**Data under study:**
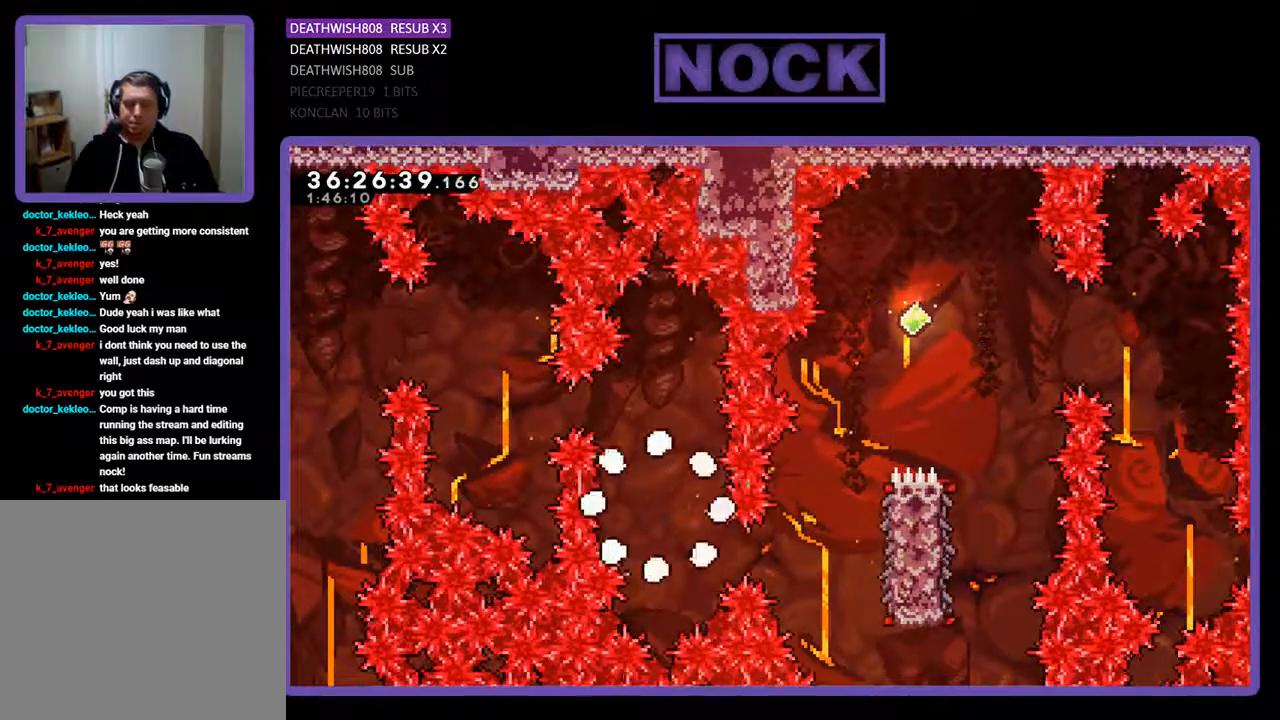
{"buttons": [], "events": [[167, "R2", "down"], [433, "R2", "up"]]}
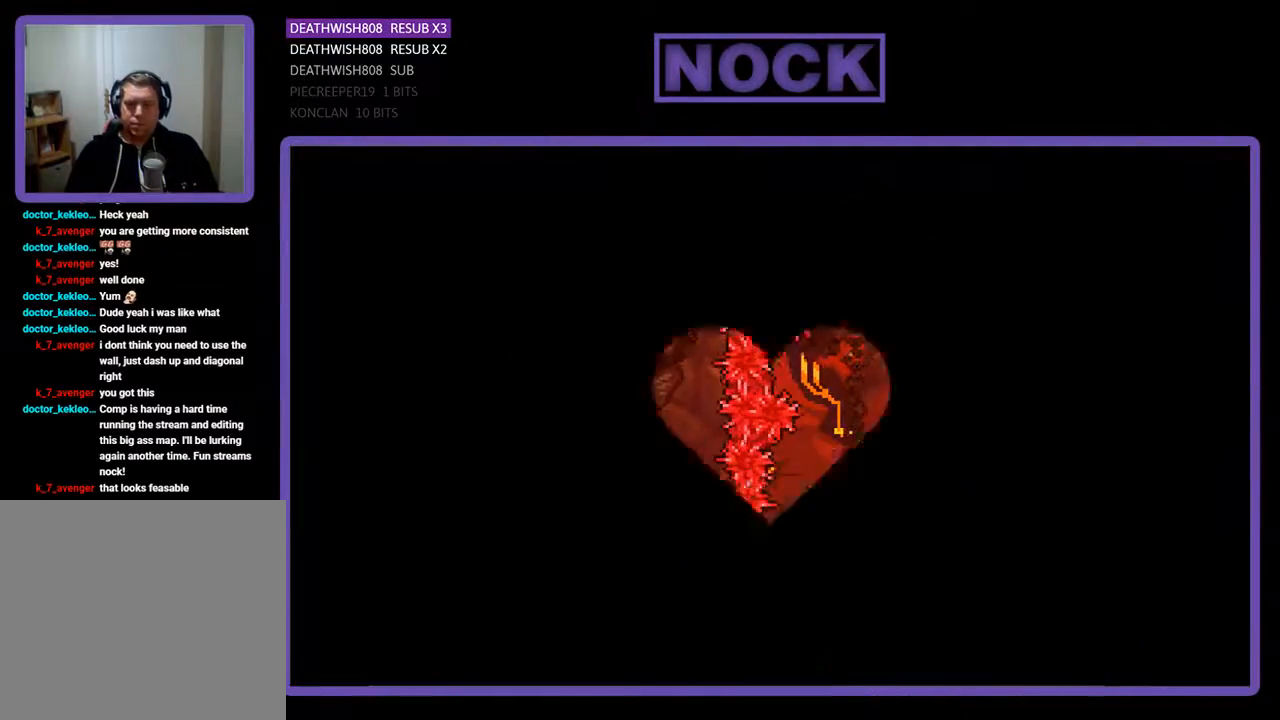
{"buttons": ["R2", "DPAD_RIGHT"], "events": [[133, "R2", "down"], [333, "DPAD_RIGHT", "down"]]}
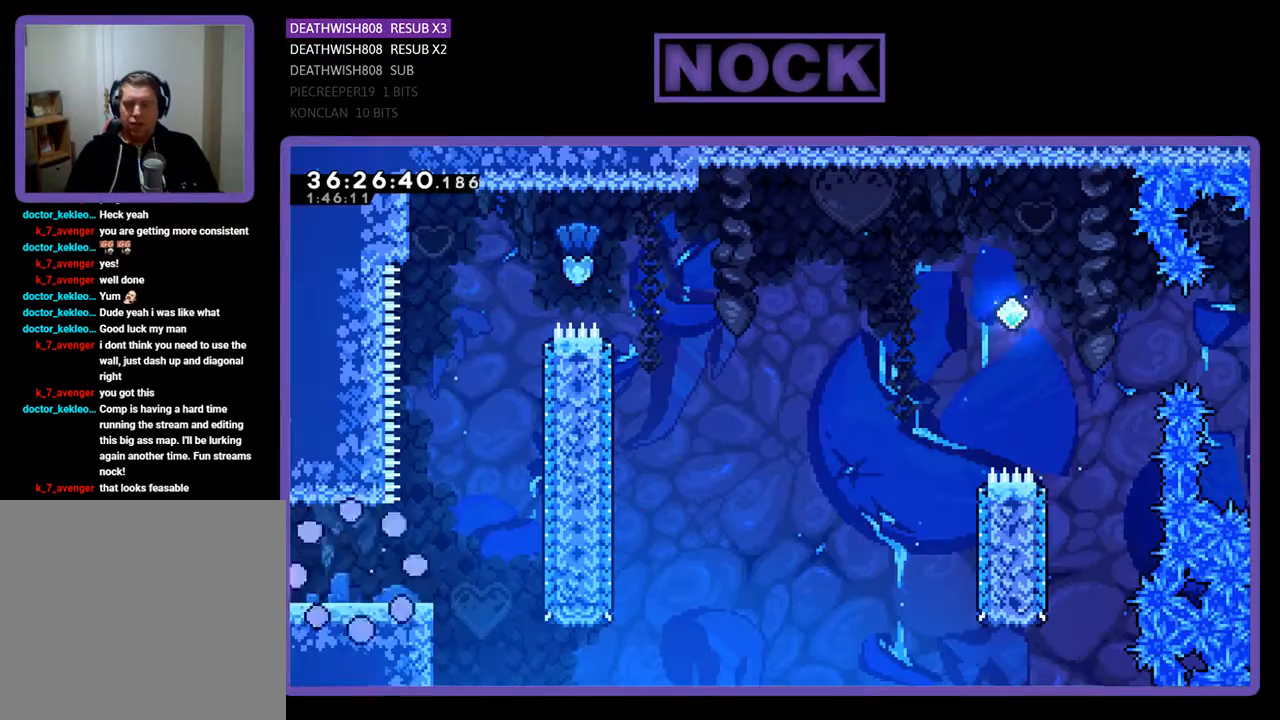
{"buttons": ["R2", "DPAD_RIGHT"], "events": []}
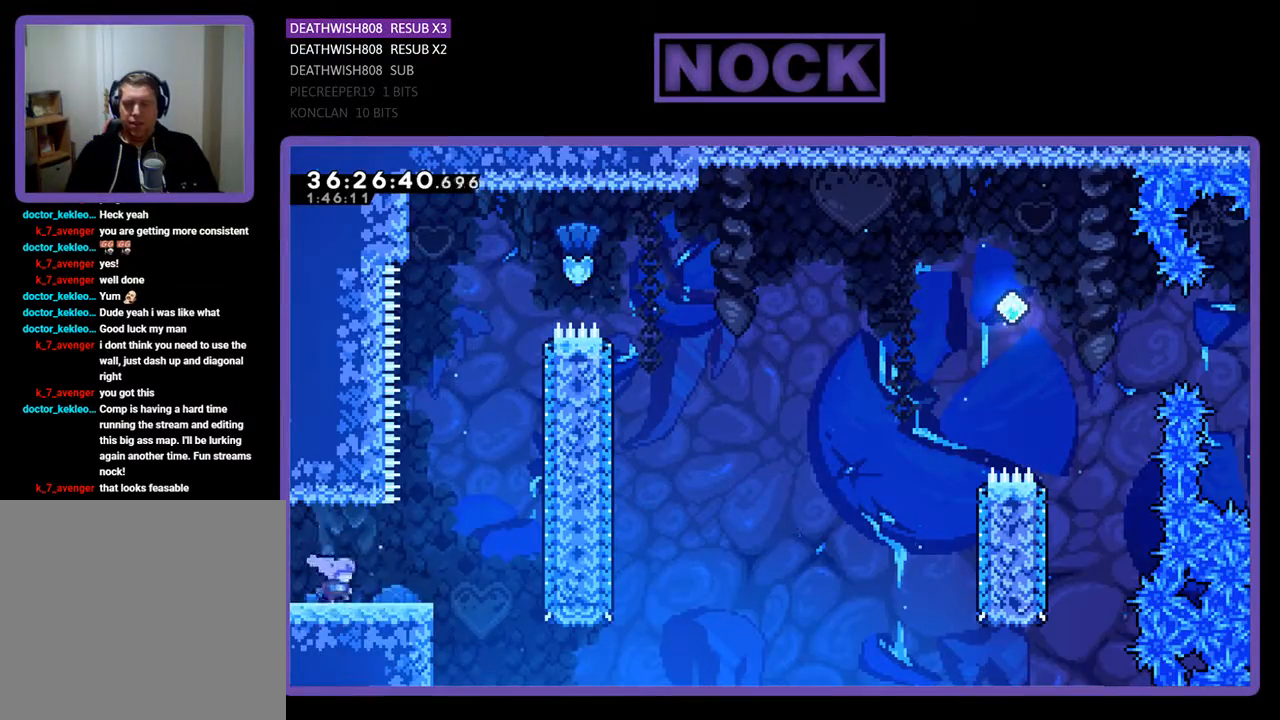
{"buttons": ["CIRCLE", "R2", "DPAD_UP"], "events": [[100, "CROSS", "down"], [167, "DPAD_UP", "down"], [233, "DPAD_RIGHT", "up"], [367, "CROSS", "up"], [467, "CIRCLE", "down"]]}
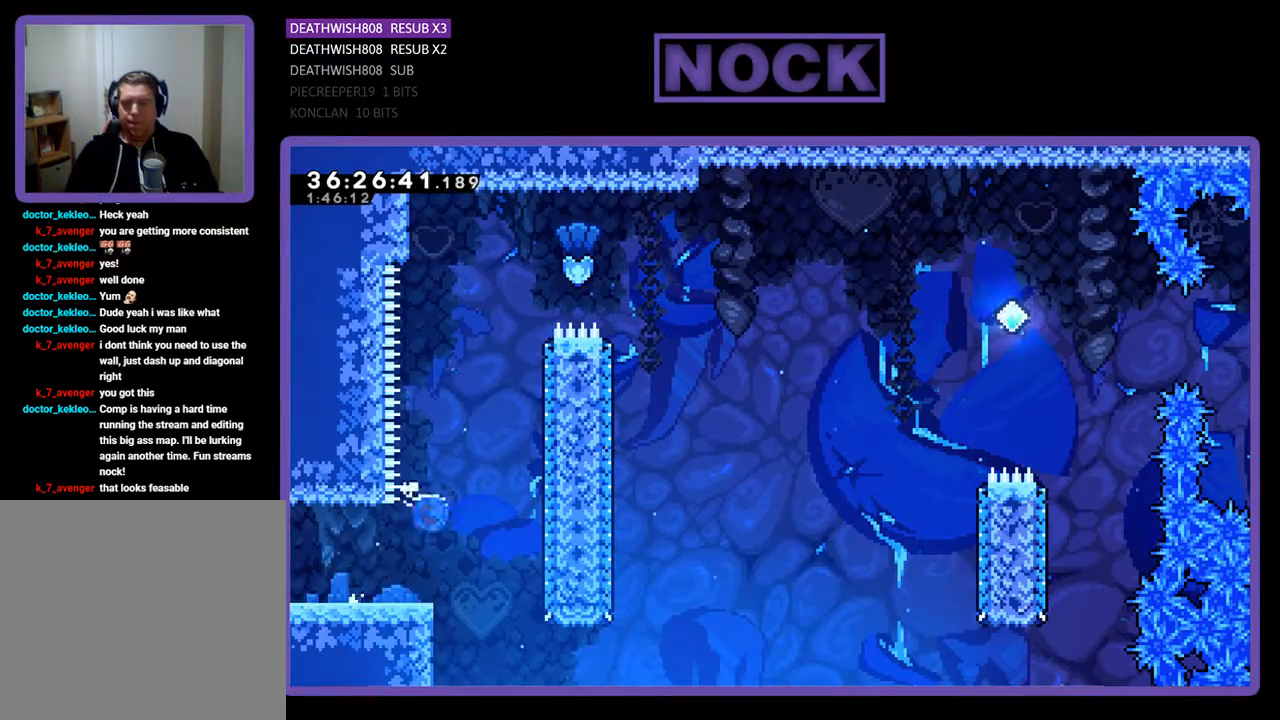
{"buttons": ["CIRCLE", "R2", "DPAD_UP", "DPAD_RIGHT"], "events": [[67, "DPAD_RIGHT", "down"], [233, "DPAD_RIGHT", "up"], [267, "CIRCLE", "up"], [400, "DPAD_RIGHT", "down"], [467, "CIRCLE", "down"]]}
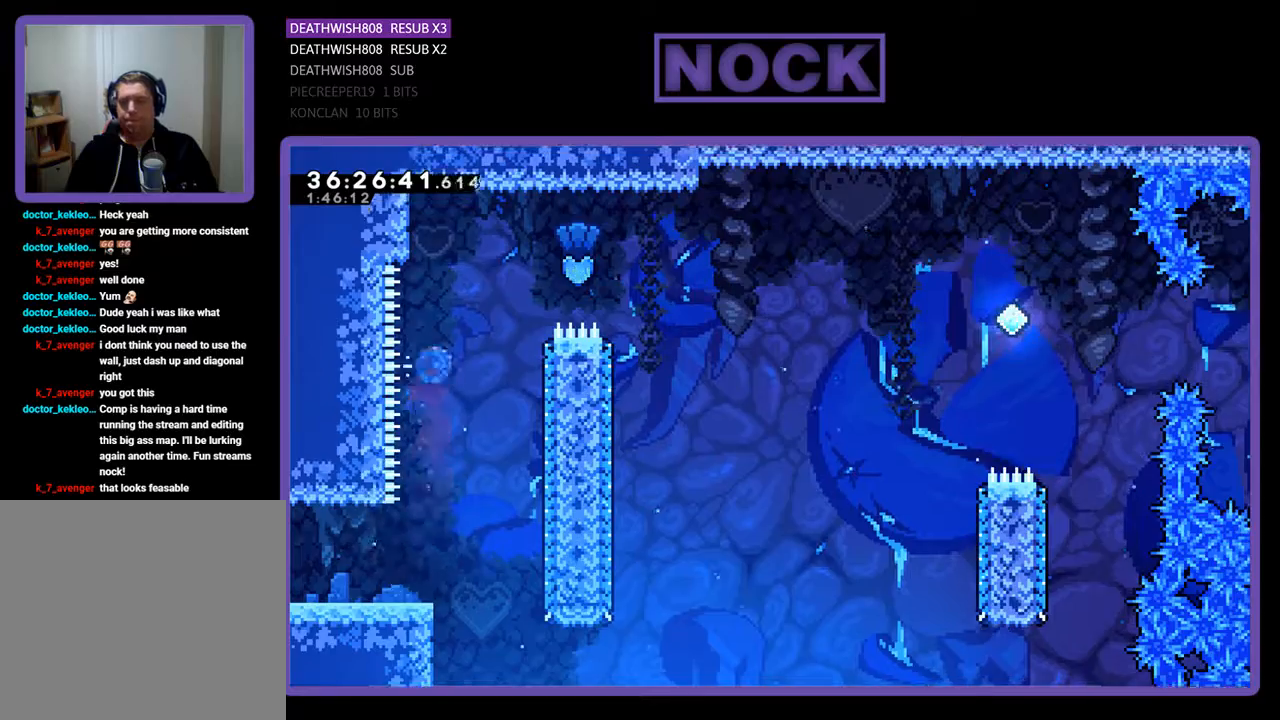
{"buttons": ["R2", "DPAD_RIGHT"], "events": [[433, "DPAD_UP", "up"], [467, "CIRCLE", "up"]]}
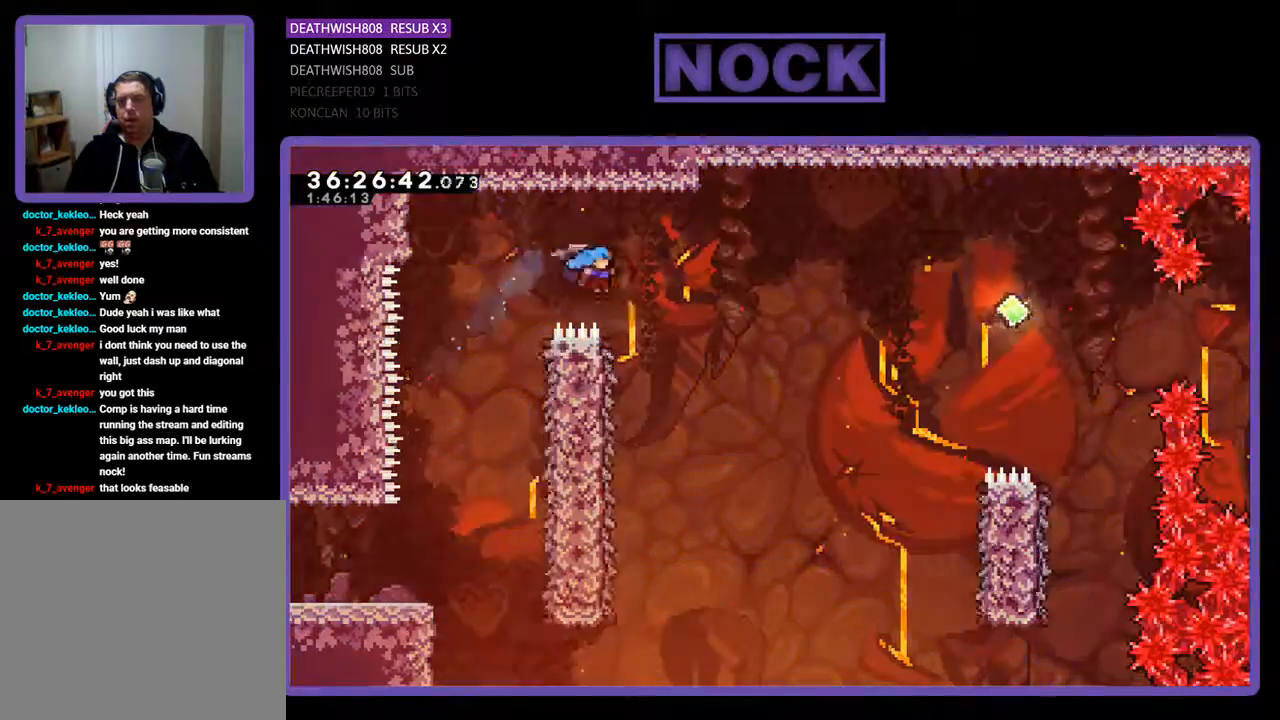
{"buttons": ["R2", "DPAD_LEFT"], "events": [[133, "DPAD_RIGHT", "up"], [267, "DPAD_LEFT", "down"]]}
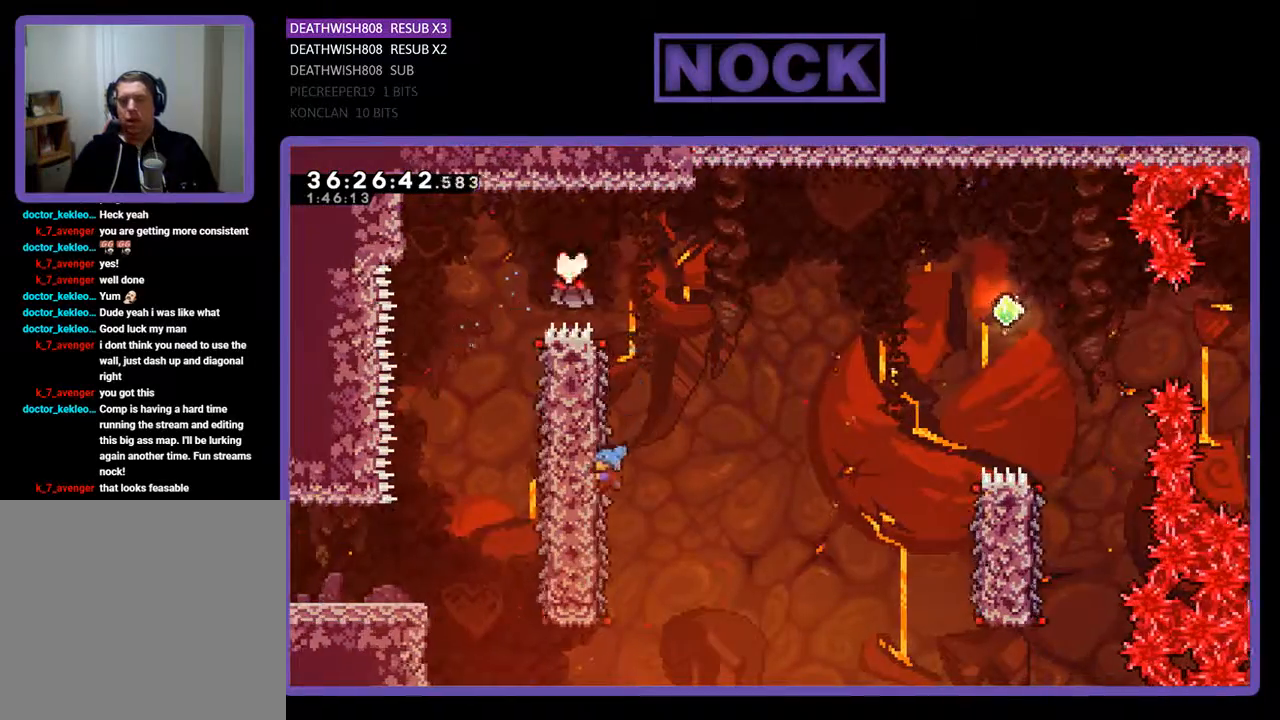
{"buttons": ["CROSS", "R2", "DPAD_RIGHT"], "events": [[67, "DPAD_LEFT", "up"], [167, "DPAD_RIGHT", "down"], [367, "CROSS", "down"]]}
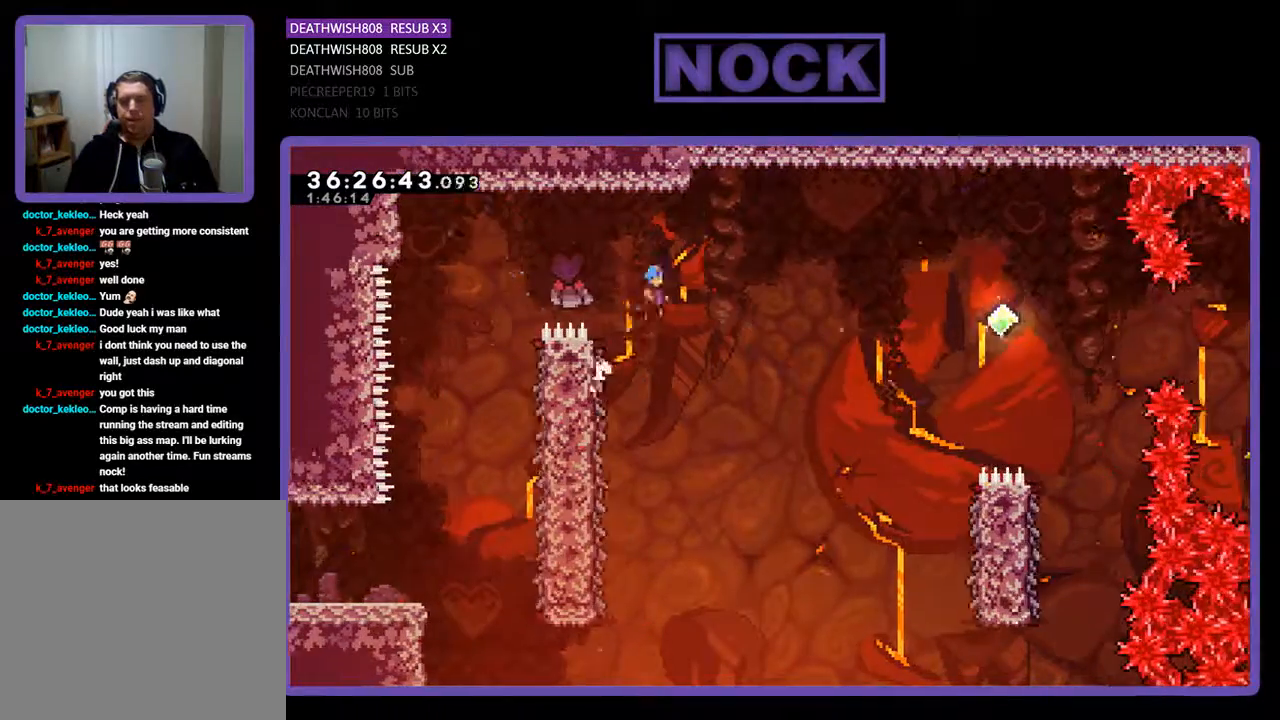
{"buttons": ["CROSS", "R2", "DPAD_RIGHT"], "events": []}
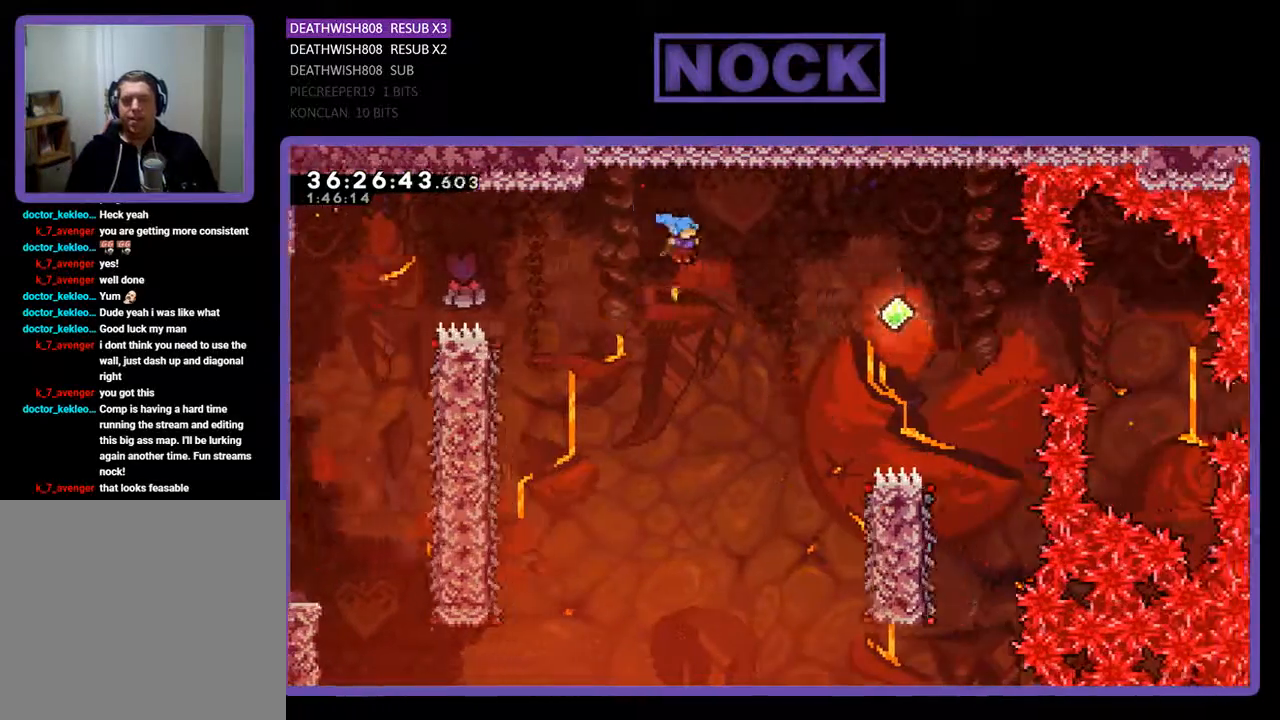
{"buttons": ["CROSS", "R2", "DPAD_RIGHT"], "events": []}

**What this task involves:**
Report the number of lines in the listing where the string "CIRCLE" appears, and nothing besides.

**Answer below:**
3